The same logic can be applied to the present economic crisis, in which most firms will not be expected to see anything like a 22 percent return in 2020. As such, a firm earning worldwide profits in 2020 that exceed this 2016-2019 average could reasonably be considered to have earned an excessive profit, and therefore could be subject to additional taxes in the form of a GEP tax. This is a conservative proposal. One could certainly argue that some amount of residual profit, even within the pre-crisis global average of 14 percent, is already excessive because it is attributable to undue market advantages enjoyed as a result of quasi-monopolistic conditions, some of which have only been enhanced by the pandemic. However, the combined 22 percent figure at least provides an objective and reasonable starting point for a GEP tax.
Allocation and Backstop
Finally, it is necessary to determine which countries should be eligible to impose the GEP tax and on what amount of the available base. This requires contending with the possibility that some governments are not likely to want to tax their highly successful multinationals at extranormal rates themselves, and certainly do not want other countries doing so. Again starting with the tools we will have available in the immediate future, some of the principles forming within the OECD’s digitalization project should be consulted.
In particular, a GEP tax could take advantage of the ideas developing within pillar 2, also called the global anti-base-erosion proposal (GLOBE).

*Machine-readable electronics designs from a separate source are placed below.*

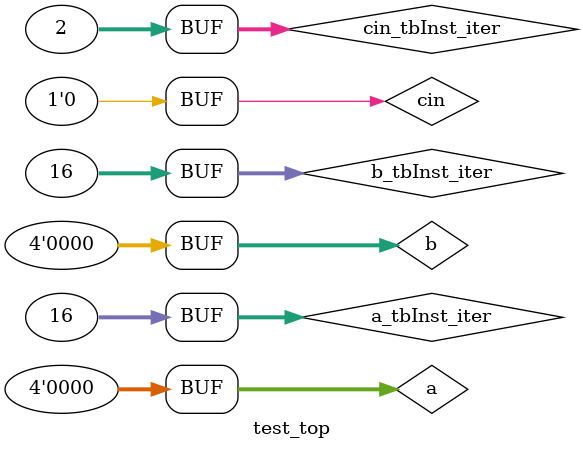
<source format=v>
`timescale 1ns/1ps
`include "top.v"


module test_top();
	reg  [	3	:	0	]	a;
	reg  [	3	:	0	]	b;
	reg 	cin;
	wire [	3	:	0	]	sum;
	wire	cout;
	top_module top_inst(
		.a		(		a),
		.b		(		b),
		.cin		(		cin),
		.sum		(		sum),
		.cout		(		cout)
	);

	integer a_tbInst_iter, b_tbInst_iter, cin_tbInst_iter;

	initial begin
		cin = 1'b0;
		for(cin_tbInst_iter = 0; cin_tbInst_iter < 2; cin_tbInst_iter = cin_tbInst_iter + 1) begin
			b = 4'b0;
			for(b_tbInst_iter = 0; b_tbInst_iter < 16; b_tbInst_iter = b_tbInst_iter + 1) begin
				a = 4'b0;
				for(a_tbInst_iter = 0; a_tbInst_iter < 16; a_tbInst_iter = a_tbInst_iter + 1) begin
					#5;
					a = a + 1;
				end
				b = b + 1;
			end
			cin = cin + 1;
		end
	end
endmodule
</source>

GLOBE aims to set a floor for tax competition according to the principle that if one jurisdiction does not tax the profits of a multinational at least at a minimum rate agreed among countries, the other jurisdiction (in which a parent, a subsidiary, or a permanent establishment is located) can do so. Pillar 2 thus proposes four complementary rules:
1) an income inclusion rule;
2) an undertaxed payments rule;
3) a switchover rule; and
4) a subject-to-tax rule.
A GEP tax could be built as a pillar 3 alongside pillars 1 and 2, combining the income characterization and allocation principles of pillar 1 with the backstop taxation setup of pillar 2. Pillar 1 establishes that it is possible to differentiate and allocate distinct categories of profits on a global basis. In turn, pillar 2 establishes that wherever profits are allocated, all profits can ultimately be taxed at a specified minimum rate. Accordingly, as a stabilizing third pillar, a GEP tax base could be calculated using global tools, with global cooperation, in a way that stands to be more effective than any one national approach.
As a final component, because a GEP tax would be an emergency measure, the countries involved in its development have an equal stake in not only building out the framework but also ensuring that the revenues it raises are appropriately deployed to meet the global crisis presented by the pandemic. The inclusive framework, now with 137 member countries, could be invited to consider how money collected by the GEP tax might be used to fund measures to counter the effects of the pandemic at the national and international level.
1 Alex Cobham, Tommaso Faccio, and Valpy FitzGerald, Global Inequalities in Taxing Rights: An Early Evaluation of the OECD Tax Reform Proposals (Oct. 2019).
2 See Ryan Finley and Stephanie Soong Johnston, “KPMG Study Casts Doubt on Key OECD Global Tax Deal Design Issue,” Tax Notes Int’l, Mar. 2, 2020, p. 1024.